We believe that eDNA data can be used as an insurance policy to monitor biological changes at specific locations over time. For example, some of our clients want to know what their site’s ecosystem looks like before they begin operations. eDNA could be used as a tool to show changes, positive or negative, that occur in the biology of that ecosystem. If their operations have a detrimental effect on the environment, they will know early enough to mitigate and lessen impact.

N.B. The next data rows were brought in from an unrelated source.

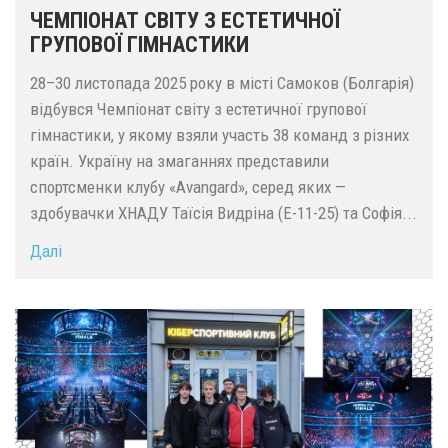
ЧЕМПІОНАТ СВІТУ З ЕСТЕТИЧНОЇ
ГРУПОВОЇ ГІМНАСТИКИ
28–30 листопада 2025 року в місті Самоков (Болгарія)
відбувся Чемпіонат світу з естетичної групової
гімнастики, у якому взяли участь 38 команд з різних
країн. Україну на змаганнях представили
спортсменки клубу «Avangard», серед яких —
здобувачки ХНАДУ Таїсія Видріна (Е-11-25) та Софія...
Далі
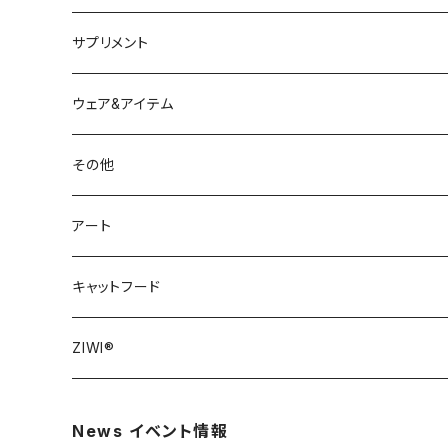
サプリメント
ウェア&アイテム
ウェア
その他
リーシュ・ハーネス
アート
おもちゃ
キャットフード
犬用おもちゃ
ZIWI®
猫用おもちゃ
ZIWI® DOG
News イベント情報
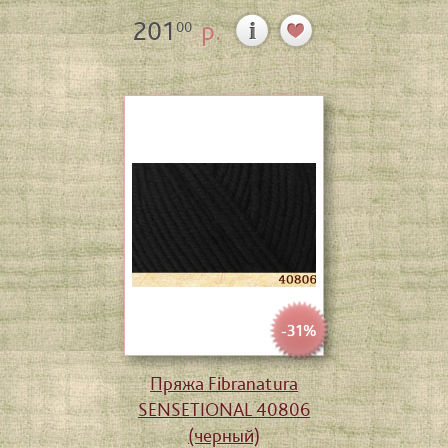
201
р.
00
-31%
Пряжа Fibranatura
SENSETIONAL 40806
(черный)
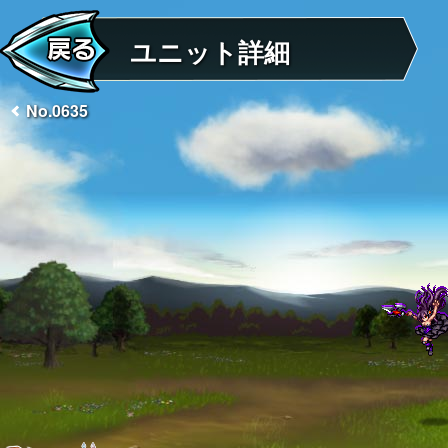
ユニット詳細
No.0635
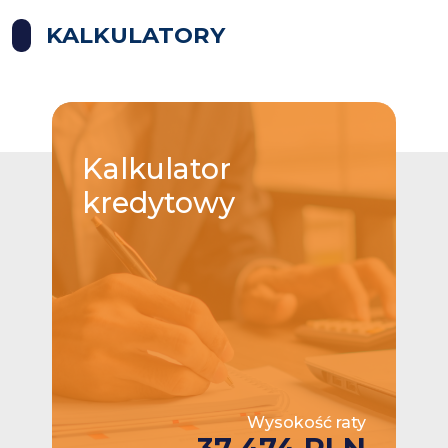
KALKULATORY
Kalkulator
kredytowy
Wysokość raty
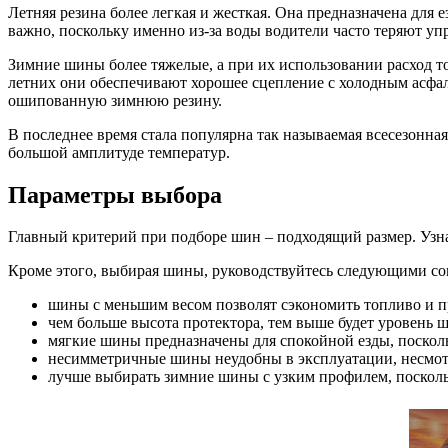
Летняя резина более легкая и жесткая. Она предназначена для 
важно, поскольку именно из-за воды водители часто теряют уп
Зимние шины более тяжелые, а при их использовании расход то
летних они обеспечивают хорошее сцепление с холодным асфаль
ошипованную зимнюю резину.
В последнее время стала популярна так называемая всесезонна
большой амплитуде температур.
Параметры выбора
Главный критерий при подборе шин – подходящий размер. Узна
Кроме этого, выбирая шины, руководствуйтесь следующими со
шины с меньшим весом позволят сэкономить топливо и п
чем больше высота протектора, тем выше будет уровень ш
мягкие шины предназначены для спокойной езды, поскол
несимметричные шины неудобны в эксплуатации, несмотря 
лучше выбирать зимние шины с узким профилем, поскольк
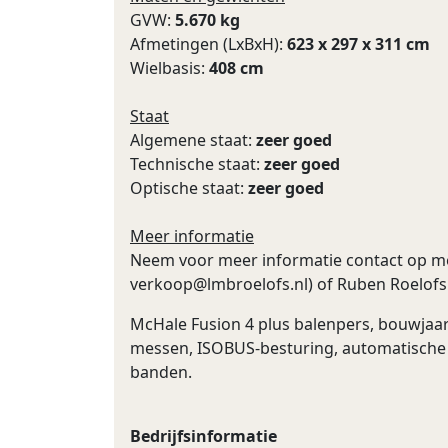
GVW:
5.670 kg
Afmetingen (LxBxH):
623 x 297 x 311 cm
Wielbasis:
408 cm
Staat
Algemene staat:
zeer goed
Technische staat:
zeer goed
Optische staat:
zeer goed
Meer informatie
Neem voor meer informatie contact op me
verkoop@lmbroelofs.nl
) of Ruben Roelofs
McHale Fusion 4 plus balenpers, bouwjaar
messen, ISOBUS-besturing, automatische o
banden.
Bedrijfsinformatie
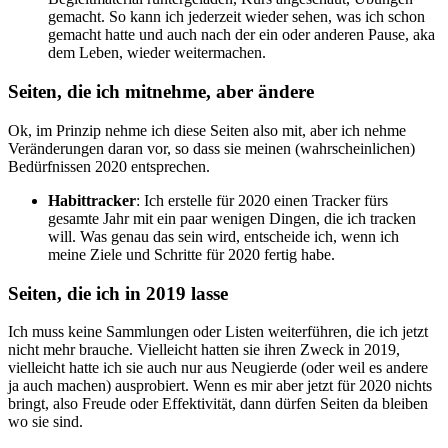
gemacht. So kann ich jederzeit wieder sehen, was ich schon
gemacht hatte und auch nach der ein oder anderen Pause, aka
dem Leben, wieder weitermachen.
Seiten, die ich mitnehme, aber ändere
Ok, im Prinzip nehme ich diese Seiten also mit, aber ich nehme
Veränderungen daran vor, so dass sie meinen (wahrscheinlichen)
Bedürfnissen 2020 entsprechen.
Habittracker
: Ich erstelle für 2020 einen Tracker fürs
gesamte Jahr mit ein paar wenigen Dingen, die ich tracken
will. Was genau das sein wird, entscheide ich, wenn ich
meine Ziele und Schritte für 2020 fertig habe.
Seiten, die ich in 2019 lasse
Ich muss keine Sammlungen oder Listen weiterführen, die ich jetzt
nicht mehr brauche. Vielleicht hatten sie ihren Zweck in 2019,
vielleicht hatte ich sie auch nur aus Neugierde (oder weil es andere
ja auch machen) ausprobiert. Wenn es mir aber jetzt für 2020 nichts
bringt, also Freude oder Effektivität, dann dürfen Seiten da bleiben
wo sie sind.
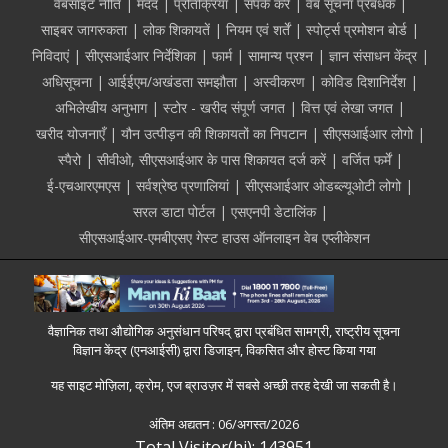
Footer
वेबसाइट नीति
मदद
प्रतिक्रिया
संपर्क करें
वेब सूचना प्रबंधक
साइबर जागरुकता
लोक शिकायतें
नियम एवं शर्तें
स्पोर्ट्स प्रमोशन बोर्ड
निविदाएं
सीएसआईआर निर्देशिका
फार्म
सामान्य प्रश्न
ज्ञान संसाधन केंद्र
अधिसूचना
आईईएम/अखंडता समझौता
अस्वीकरण
कोविड दिशानिर्देश
अभिलेखीय अनुभाग
स्टोर - खरीद संपूर्ण जगत
वित्त एवं लेखा जगत
खरीद योजनाएँ
यौन उत्पीड़न की शिकायतों का निपटान
सीएसआईआर लोगो
स्पैरो
सीवीओ, सीएसआईआर के पास शिकायत दर्ज करें
वर्जित फर्में
ई-एचआरएमएस
सर्वश्रेष्ठ प्रणालियां
सीएसआईआर ओडब्ल्यूओटी लोगो
सरल डाटा पोर्टल
एसएनपी डेटालिंक
सीएसआईआर-एमबीएसए गेस्ट हाउस ऑनलाइन वेब एप्लीकेशन
वैज्ञानिक तथा औद्योगिक अनुसंधान परिषद् द्वारा प्रबंधित सामग्री, राष्ट्रीय सूचना
विज्ञान केंद्र (एनआईसी) द्वारा डिजाइन, विकसित और होस्ट किया गया
यह साइट मोज़िला, क्रोम, एज ब्राउज़र में सबसे अच्छी तरह देखी जा सकती है।
अंतिम अद्यतन :
06/अगस्त/2026
Total Visitor(hi): 143951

We’re also setting up an eDNA biobank where companies submit samples to us and we retain them for a decade.5 These samples will serve as a baseline and the data can be compared to more recent samples to show how environments are changing.
"Biomonitoring with eDNA could be a vital tool for environmental protection agencies throughout the world that are charged with preserving the environment."
Q: How do you envision eDNA being used and studied in the future?
MB: I might be biased, but I think that eDNA could develop into one of the most powerful biomonitoring tools and become even more useful as the field matures. Biomonitoring with eDNA could be a vital tool for environmental protection agencies throughout the world that are charged with preserving the environment. They could offer tests to companies who want to mine or put an oil rig in a certain area. These companies could be required to collect environmental DNA samples before the sites are developed and then submit samples every 6−12 months to a biobank. If there’s a major incident, such as an oil spill or the sudden presence of an invasive species, the agency could use these eDNA samples to assess the impact the company had on its environment and hold parties accountable. The data would speak for itself.
Q: What else are you working on?
MB: Our lab is passionate about education and community engagement with the environment. We’re about to launch an eDNA community science project called Sequence Our Seas (SoS). We'll visit school classrooms and provide the students with a sample bottle. They’ll go down to their local beach or waterway, scoop up a liter of seawater, and filter the biological grunge out of it in their classroom. We'll then use our eDNA workflows to analyze the contents of the filter and create a list of all the fish, birds, and mammals present.
This project provides a conduit where people can engage with the biology in their local marine ecosystems that are under various anthropogenic pressures. It also teaches people genetic literacy, which we feel is extremely important.